Pour celui qui sait comprendre, Jésus, dit le Christ, a reçu la très sainte eucharistie du Roi du Monde, à travers Melki-Tsedeq.  Les noms qui ont été attribués aux Rois Mages sont sans doute fantaisistes, sauf pourtant celui de «MelkiOr», un mot hébreu très révélateur qui signifie «Roi de la Lumière».  Ces entités établissent un lien avec l’Alchimie, la Science de la Transmutation.  Pour mieux comprendre le symbolisme de ces trois personnages, on gagne à faire une incursion en astronomie.  Au beau milieu du ciel se trouve la magnifique constellation d’Orion avec trois étoiles à sa ceinture.  Alnitak, Mintaka et Alnilam, forment le Baudrier d’Orion.

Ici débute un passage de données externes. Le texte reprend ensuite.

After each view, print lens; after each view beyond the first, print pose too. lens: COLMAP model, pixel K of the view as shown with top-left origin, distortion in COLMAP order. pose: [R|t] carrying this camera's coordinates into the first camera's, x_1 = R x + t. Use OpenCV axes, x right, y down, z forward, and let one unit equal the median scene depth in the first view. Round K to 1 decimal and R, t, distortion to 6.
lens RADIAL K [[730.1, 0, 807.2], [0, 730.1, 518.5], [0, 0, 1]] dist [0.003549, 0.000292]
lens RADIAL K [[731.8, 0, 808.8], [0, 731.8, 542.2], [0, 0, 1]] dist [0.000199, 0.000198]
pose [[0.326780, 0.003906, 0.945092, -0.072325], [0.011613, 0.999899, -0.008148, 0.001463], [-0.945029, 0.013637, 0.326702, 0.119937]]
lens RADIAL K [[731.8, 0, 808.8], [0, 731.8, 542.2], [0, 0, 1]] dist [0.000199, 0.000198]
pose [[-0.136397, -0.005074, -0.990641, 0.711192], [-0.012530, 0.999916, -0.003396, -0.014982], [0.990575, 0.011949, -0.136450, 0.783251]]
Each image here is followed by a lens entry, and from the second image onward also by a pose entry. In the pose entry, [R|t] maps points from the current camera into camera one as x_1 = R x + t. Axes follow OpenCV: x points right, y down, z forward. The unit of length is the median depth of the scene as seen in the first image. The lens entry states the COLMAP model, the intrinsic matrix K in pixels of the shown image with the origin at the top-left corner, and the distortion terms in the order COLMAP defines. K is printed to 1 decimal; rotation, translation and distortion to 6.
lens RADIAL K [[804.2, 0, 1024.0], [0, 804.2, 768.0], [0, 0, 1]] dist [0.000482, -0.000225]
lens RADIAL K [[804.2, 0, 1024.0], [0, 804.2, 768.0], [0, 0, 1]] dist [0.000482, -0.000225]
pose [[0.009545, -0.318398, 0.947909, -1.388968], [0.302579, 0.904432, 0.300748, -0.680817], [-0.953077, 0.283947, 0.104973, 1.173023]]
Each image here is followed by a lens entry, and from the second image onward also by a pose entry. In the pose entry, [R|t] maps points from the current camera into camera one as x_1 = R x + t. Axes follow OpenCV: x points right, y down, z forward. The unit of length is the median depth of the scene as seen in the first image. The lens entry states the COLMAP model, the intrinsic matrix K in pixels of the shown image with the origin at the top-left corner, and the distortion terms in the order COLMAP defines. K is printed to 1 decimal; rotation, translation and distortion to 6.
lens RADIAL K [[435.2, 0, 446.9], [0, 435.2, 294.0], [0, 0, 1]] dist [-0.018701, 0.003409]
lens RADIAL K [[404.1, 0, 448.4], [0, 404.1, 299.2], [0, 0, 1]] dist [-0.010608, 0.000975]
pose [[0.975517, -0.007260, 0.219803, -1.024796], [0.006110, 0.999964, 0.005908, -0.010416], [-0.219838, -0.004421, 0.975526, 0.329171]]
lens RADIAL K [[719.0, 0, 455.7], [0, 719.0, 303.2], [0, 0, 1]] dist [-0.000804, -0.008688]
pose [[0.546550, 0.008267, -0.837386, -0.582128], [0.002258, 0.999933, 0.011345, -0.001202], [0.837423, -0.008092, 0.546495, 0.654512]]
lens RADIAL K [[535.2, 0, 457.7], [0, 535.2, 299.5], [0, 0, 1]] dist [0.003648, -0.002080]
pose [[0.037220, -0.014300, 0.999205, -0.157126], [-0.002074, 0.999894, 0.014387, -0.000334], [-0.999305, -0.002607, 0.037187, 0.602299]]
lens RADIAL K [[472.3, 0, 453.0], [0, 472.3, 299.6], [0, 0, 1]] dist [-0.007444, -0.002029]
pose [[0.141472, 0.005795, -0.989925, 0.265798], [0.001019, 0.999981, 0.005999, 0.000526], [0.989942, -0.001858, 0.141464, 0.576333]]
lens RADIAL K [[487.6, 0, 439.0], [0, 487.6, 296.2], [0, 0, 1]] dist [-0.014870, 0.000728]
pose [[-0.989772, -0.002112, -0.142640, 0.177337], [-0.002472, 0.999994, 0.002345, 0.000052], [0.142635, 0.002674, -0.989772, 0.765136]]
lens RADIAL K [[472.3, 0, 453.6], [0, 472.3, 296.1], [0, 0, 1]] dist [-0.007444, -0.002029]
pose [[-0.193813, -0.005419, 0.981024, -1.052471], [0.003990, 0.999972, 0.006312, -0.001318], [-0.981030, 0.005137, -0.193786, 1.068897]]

Dans le Christianisme, on les appelle communément les «Trois Rois» qui seraient, dans la tradition populaire, l’évocation des trois Mages qui ont rendu visite à Jésus autour d’un 25 décembre.  À cette date, a lieu dans la nature, la renaissance du Principe christique.  Et l’homme bien préparé et conscient de cet événement peut aussi en cueillir les fruits et voir naître en lui l’Enfant Divin.  Quant à Orion, qui règne sur ces étoiles, cette constellation désigne l’homme marchant courageusement vers son Destin divin, cheminant éternellement sur la voûte céleste vers les filles d’Atlas : les Pléiades.  Chaque année, cette renaissance, promesse de tous les accomplissements, devient la première manifestation de la Vie, le commencement de tous les jaillissements.